Please copy out every one of the lines below word for word, changing nothing.

Recorded data -
==========

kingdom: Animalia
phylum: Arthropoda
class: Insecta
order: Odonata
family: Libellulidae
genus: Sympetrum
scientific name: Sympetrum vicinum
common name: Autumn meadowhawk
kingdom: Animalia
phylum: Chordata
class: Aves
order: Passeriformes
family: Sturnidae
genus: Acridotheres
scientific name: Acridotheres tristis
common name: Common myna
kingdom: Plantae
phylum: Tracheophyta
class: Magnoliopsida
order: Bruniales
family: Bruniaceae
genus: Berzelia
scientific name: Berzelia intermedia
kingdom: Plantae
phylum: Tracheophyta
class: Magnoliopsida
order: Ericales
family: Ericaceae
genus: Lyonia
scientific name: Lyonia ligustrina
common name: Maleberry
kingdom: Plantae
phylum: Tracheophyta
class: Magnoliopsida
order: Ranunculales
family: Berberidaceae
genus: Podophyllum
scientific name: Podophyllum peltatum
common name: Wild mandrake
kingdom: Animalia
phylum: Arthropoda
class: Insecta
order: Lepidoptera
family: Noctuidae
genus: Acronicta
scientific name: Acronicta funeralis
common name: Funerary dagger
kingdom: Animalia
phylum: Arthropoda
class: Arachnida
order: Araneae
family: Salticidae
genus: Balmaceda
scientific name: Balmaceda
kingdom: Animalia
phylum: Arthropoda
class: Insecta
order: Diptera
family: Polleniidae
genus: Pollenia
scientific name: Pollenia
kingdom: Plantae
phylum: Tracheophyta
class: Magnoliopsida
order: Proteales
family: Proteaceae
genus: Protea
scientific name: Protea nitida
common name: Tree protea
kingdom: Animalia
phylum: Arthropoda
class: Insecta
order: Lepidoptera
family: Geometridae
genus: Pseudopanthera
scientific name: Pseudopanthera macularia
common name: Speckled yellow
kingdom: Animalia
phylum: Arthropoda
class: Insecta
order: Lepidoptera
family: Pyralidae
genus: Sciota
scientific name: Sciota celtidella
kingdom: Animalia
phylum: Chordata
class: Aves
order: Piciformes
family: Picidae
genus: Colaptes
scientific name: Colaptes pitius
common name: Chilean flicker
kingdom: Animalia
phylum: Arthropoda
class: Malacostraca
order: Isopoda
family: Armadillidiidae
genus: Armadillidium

==========

Complete output -
kingdom: Animalia
phylum: Arthropoda
class: Insecta
order: Odonata
family: Libellulidae
genus: Sympetrum
scientific name: Sympetrum vicinum
common name: Autumn meadowhawk
kingdom: Animalia
phylum: Chordata
class: Aves
order: Passeriformes
family: Sturnidae
genus: Acridotheres
scientific name: Acridotheres tristis
common name: Common myna
kingdom: Plantae
phylum: Tracheophyta
class: Magnoliopsida
order: Bruniales
family: Bruniaceae
genus: Berzelia
scientific name: Berzelia intermedia
kingdom: Plantae
phylum: Tracheophyta
class: Magnoliopsida
order: Ericales
family: Ericaceae
genus: Lyonia
scientific name: Lyonia ligustrina
common name: Maleberry
kingdom: Plantae
phylum: Tracheophyta
class: Magnoliopsida
order: Ranunculales
family: Berberidaceae
genus: Podophyllum
scientific name: Podophyllum peltatum
common name: Wild mandrake
kingdom: Animalia
phylum: Arthropoda
class: Insecta
order: Lepidoptera
family: Noctuidae
genus: Acronicta
scientific name: Acronicta funeralis
common name: Funerary dagger
kingdom: Animalia
phylum: Arthropoda
class: Arachnida
order: Araneae
family: Salticidae
genus: Balmaceda
scientific name: Balmaceda
kingdom: Animalia
phylum: Arthropoda
class: Insecta
order: Diptera
family: Polleniidae
genus: Pollenia
scientific name: Pollenia
kingdom: Plantae
phylum: Tracheophyta
class: Magnoliopsida
order: Proteales
family: Proteaceae
genus: Protea
scientific name: Protea nitida
common name: Tree protea
kingdom: Animalia
phylum: Arthropoda
class: Insecta
order: Lepidoptera
family: Geometridae
genus: Pseudopanthera
scientific name: Pseudopanthera macularia
common name: Speckled yellow
kingdom: Animalia
phylum: Arthropoda
class: Insecta
order: Lepidoptera
family: Pyralidae
genus: Sciota
scientific name: Sciota celtidella
kingdom: Animalia
phylum: Chordata
class: Aves
order: Piciformes
family: Picidae
genus: Colaptes
scientific name: Colaptes pitius
common name: Chilean flicker
kingdom: Animalia
phylum: Arthropoda
class: Malacostraca
order: Isopoda
family: Armadillidiidae
genus: Armadillidium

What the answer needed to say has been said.